Text:

------

Authorities began the mass evacuation on Saturday in the northern city of Thessaloniki ahead of the planned detonation on Sunday.

The bomb, containing nearly 250 kilograms (550 pounds) of explosives, was discovered in the country's second largest city last week.

More than 300 disabled and bed-bound patients were the first evacuated on Saturday, using 20 ambulances, authorities said. When the operation is completed Sunday morning a nearly 2 kilometer (1.2 mile) radius surrounding the bomb site will have been evacuated.

Evacuation is "obligatory," according to regional security chief Apostolos Tzitzikostas.

WWII bombs cast shadow over marine environment

The operation is unprecedented in Greece, "where a bomb of this size has never been found in an area this densely populated," Tzitzikostas added.

Regional authorities said defusing the bomb would take up to eight hours, but local military spokesman Colonel Nikos Phanios was not so sure.

"We don't know what we're going to find," he said. Defusing the bomb and then moving it to a military shooting range "could take us up to two days."

A thousand police officers have been deployed for the operation, and residents were given several days' notice via the media, leaflets and posts on social network sites.

Refugees to be evacuated

Bus and train networks are being disrupted in Thessaloniki while facilities are being set up to host evacuees in need of shelter.

People living in a nearby refugee camp are among those being evacuated. At their request, the refugees will use the evacuation as an opportunity to visit the local archaeology museum.

------

Extracted material:
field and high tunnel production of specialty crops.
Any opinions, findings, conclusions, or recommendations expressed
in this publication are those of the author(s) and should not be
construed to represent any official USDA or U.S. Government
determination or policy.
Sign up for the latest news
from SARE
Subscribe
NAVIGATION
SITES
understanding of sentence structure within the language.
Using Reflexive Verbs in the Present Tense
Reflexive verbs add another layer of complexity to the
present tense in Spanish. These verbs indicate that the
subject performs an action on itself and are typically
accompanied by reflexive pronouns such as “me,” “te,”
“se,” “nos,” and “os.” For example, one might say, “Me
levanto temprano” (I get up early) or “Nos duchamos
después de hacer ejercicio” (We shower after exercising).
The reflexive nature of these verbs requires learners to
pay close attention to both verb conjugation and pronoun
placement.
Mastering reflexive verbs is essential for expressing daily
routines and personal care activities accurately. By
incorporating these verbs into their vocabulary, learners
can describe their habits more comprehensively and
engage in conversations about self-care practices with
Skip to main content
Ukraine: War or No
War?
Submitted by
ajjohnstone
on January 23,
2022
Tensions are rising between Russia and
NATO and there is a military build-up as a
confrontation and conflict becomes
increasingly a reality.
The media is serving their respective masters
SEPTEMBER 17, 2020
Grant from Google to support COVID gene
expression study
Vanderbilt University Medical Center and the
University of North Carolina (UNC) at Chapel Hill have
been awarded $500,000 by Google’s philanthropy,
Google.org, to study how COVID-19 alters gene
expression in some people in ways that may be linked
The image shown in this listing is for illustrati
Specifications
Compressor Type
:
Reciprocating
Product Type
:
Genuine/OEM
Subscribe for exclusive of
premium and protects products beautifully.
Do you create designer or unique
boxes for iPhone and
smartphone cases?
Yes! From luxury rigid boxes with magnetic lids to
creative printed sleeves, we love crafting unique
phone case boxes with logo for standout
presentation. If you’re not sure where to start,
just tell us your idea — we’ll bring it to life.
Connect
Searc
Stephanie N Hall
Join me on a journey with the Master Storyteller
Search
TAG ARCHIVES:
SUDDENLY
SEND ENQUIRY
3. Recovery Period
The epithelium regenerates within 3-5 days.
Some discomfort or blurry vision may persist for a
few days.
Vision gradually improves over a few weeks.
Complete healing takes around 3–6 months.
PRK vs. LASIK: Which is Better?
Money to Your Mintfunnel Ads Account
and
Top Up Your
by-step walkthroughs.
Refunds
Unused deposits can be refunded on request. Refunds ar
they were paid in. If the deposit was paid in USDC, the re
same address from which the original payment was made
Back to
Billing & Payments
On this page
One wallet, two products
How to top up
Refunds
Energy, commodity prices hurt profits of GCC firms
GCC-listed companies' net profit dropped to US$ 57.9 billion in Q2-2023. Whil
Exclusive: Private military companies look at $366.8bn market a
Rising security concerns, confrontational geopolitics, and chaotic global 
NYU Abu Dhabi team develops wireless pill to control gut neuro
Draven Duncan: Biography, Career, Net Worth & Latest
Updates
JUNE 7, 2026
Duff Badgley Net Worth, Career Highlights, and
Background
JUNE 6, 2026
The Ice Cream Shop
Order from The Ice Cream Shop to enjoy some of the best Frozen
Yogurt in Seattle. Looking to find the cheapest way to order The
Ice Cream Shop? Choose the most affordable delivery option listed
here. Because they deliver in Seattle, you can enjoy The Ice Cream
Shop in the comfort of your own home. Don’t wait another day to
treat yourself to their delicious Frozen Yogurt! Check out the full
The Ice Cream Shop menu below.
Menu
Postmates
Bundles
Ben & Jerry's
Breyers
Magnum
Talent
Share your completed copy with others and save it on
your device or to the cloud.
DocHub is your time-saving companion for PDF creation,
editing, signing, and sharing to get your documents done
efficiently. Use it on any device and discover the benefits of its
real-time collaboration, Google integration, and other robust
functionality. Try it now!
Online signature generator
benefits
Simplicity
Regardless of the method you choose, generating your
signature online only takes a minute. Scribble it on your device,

------

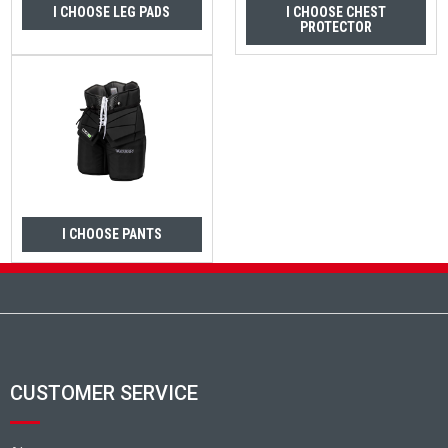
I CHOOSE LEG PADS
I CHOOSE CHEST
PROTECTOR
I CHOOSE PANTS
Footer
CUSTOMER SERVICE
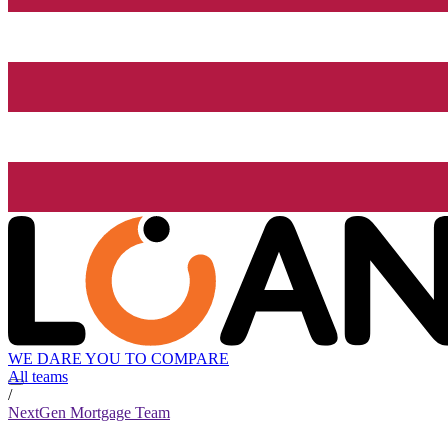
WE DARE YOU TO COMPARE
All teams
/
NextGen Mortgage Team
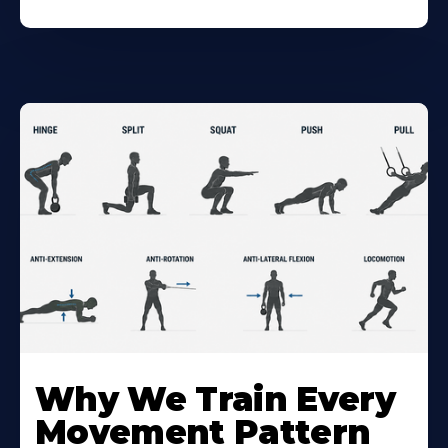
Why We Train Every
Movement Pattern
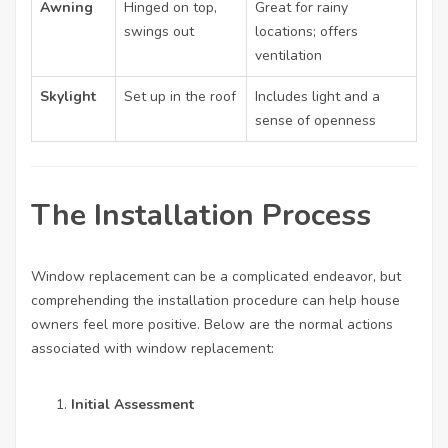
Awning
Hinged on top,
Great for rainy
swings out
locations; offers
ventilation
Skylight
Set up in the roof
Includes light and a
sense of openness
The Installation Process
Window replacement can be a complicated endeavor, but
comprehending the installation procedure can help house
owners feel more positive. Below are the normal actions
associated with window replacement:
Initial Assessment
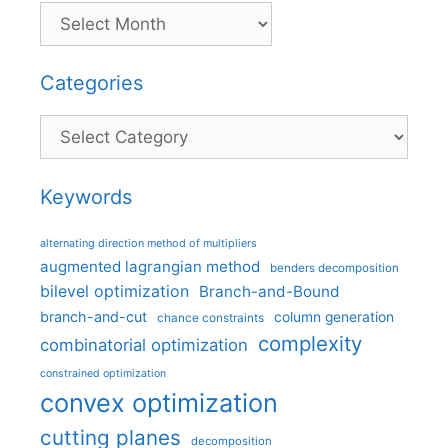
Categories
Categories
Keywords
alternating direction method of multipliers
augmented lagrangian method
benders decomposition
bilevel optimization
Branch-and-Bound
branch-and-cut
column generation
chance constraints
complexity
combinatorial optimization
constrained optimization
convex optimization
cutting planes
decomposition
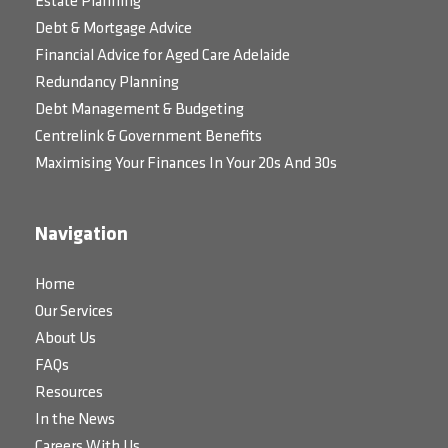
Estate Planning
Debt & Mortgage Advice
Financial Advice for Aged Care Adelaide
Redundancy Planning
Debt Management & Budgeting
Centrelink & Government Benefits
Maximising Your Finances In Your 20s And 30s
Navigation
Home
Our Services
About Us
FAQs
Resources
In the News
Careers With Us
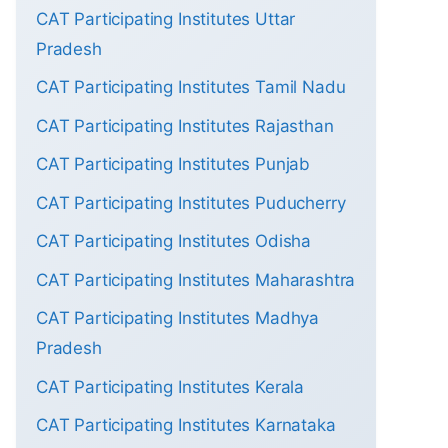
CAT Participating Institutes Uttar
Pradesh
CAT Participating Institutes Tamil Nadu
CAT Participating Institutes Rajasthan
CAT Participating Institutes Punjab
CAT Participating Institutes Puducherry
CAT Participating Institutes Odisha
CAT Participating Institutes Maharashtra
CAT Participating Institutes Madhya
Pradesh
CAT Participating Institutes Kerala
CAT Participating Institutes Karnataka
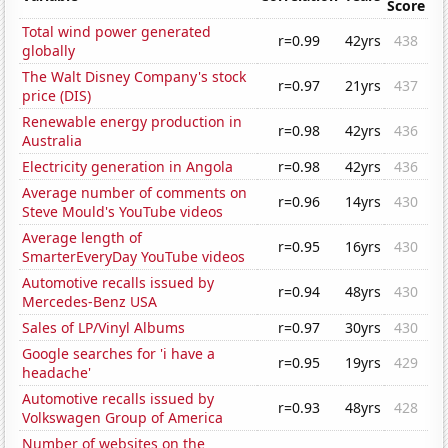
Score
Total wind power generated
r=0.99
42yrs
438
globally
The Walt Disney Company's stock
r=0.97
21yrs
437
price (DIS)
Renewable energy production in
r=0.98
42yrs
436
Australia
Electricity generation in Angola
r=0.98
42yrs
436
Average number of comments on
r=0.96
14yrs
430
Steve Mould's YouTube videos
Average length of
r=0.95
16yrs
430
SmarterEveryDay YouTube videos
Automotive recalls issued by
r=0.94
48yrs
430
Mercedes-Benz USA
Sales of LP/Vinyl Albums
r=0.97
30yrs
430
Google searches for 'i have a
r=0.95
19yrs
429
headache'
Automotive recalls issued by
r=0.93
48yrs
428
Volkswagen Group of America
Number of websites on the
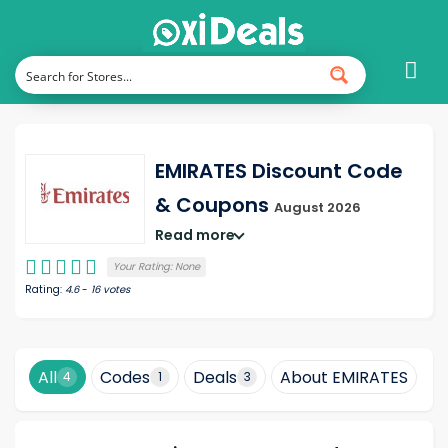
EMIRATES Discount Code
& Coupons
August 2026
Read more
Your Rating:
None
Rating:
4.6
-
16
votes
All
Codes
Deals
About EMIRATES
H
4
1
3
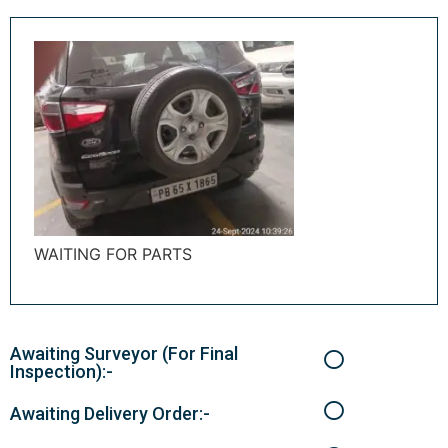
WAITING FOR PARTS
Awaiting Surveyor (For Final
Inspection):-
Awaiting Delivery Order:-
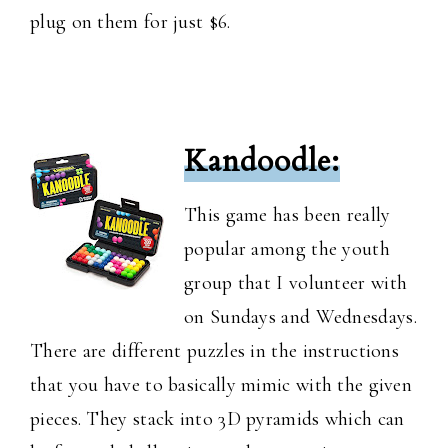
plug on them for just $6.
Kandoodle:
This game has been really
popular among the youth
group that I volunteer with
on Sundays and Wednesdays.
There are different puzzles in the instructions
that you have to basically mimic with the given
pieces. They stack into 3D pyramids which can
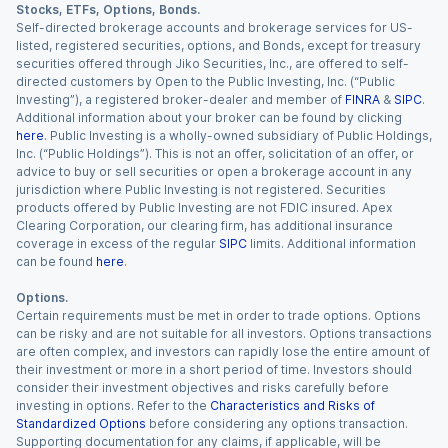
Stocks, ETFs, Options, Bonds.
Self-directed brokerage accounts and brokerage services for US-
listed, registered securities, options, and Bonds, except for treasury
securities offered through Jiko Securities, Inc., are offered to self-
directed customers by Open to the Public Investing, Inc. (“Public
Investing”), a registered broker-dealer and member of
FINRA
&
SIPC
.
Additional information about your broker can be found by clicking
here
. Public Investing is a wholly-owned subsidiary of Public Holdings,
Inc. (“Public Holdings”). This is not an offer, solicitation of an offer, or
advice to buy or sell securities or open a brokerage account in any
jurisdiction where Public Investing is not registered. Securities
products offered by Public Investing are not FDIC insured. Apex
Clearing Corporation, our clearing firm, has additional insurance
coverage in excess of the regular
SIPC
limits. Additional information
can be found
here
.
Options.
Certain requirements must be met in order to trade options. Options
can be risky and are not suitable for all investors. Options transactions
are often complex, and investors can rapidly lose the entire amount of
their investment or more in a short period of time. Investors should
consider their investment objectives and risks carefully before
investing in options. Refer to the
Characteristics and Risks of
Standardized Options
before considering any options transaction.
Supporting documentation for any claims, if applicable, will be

------

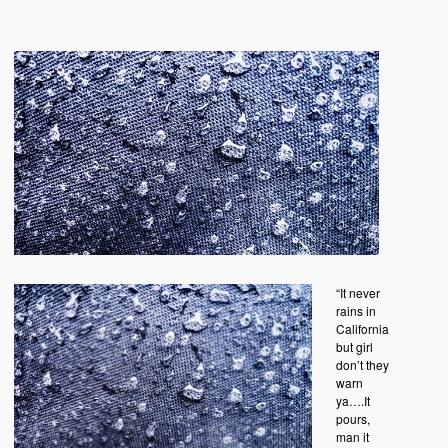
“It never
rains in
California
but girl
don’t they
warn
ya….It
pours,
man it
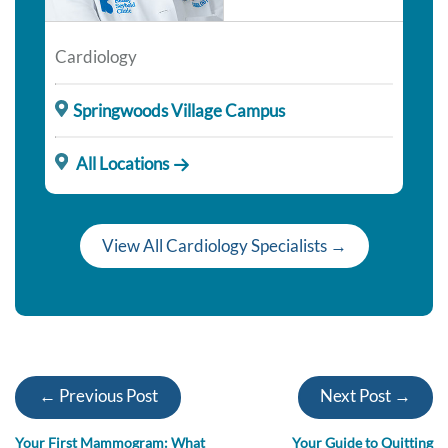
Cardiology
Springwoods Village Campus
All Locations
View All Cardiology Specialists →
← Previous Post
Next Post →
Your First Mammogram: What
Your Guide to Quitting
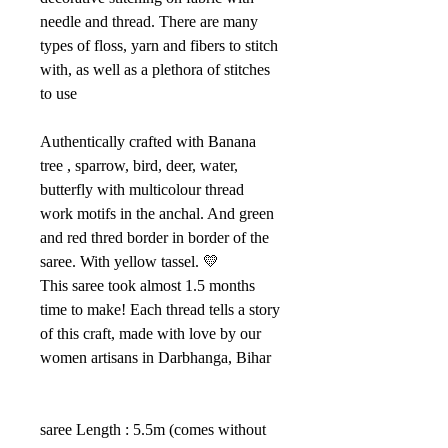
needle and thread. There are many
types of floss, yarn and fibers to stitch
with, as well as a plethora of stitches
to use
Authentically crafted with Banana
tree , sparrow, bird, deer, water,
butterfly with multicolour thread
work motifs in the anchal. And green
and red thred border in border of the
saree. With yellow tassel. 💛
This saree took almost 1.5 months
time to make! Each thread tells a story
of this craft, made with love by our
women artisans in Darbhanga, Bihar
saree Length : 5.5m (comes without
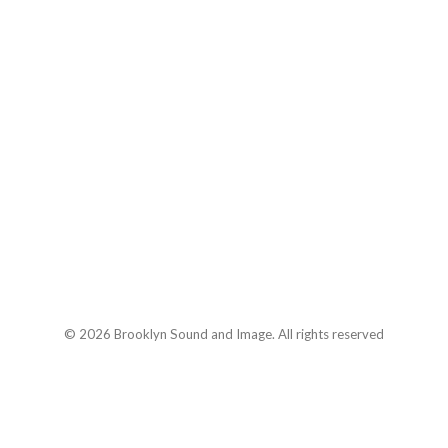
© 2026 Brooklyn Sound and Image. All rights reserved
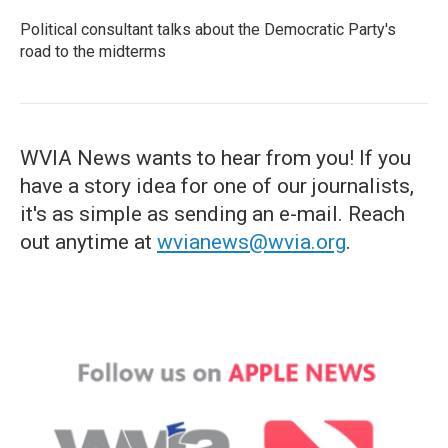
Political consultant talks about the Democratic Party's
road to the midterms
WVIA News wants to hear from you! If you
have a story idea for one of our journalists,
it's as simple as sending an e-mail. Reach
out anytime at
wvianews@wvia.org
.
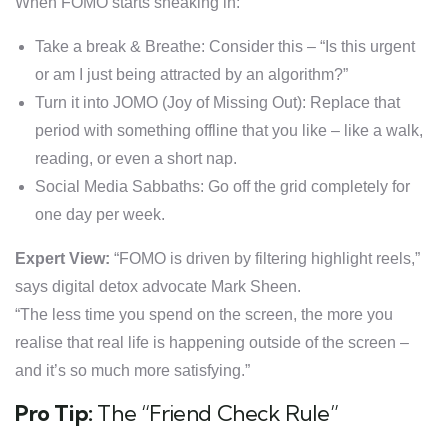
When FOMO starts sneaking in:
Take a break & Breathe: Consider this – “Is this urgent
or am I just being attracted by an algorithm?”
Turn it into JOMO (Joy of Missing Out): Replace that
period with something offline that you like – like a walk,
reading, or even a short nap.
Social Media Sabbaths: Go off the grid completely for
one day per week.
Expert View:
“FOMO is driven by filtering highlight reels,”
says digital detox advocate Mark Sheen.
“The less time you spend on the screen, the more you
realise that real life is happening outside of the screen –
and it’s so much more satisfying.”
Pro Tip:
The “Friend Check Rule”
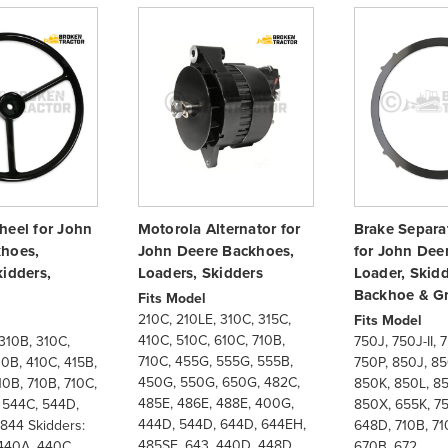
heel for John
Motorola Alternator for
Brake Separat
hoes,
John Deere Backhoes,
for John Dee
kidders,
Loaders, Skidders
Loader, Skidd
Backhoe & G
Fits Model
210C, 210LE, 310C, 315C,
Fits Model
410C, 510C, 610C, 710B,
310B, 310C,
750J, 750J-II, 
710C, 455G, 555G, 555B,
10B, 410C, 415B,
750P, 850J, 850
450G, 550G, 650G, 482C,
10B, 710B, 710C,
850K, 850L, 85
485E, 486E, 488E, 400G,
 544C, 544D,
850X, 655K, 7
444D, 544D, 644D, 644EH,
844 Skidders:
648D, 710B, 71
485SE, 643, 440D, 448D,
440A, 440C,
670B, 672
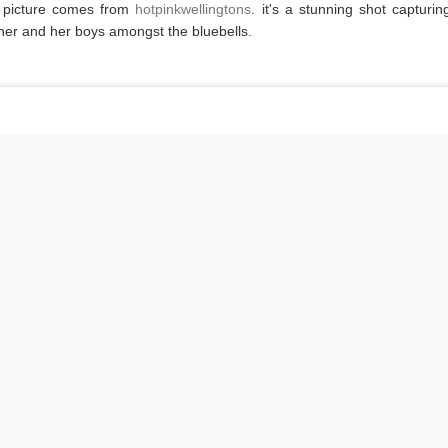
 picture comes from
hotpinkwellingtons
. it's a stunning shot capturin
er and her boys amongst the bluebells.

------

Exercise goal:
Answer these questions from the bomb evacuation report:
(a) How much explosive did the bomb contain?
(b) How many police officers were deployed for the operation?
(c) What will the refugees from the nearby camp visit during the evacuation, at their own request?
Rely only on the bomb evacuation report, not on the entries.

Expected answer:
(a) Nearly 250 kilograms (550 pounds)
(b) A thousand
(c) The local archaeology museum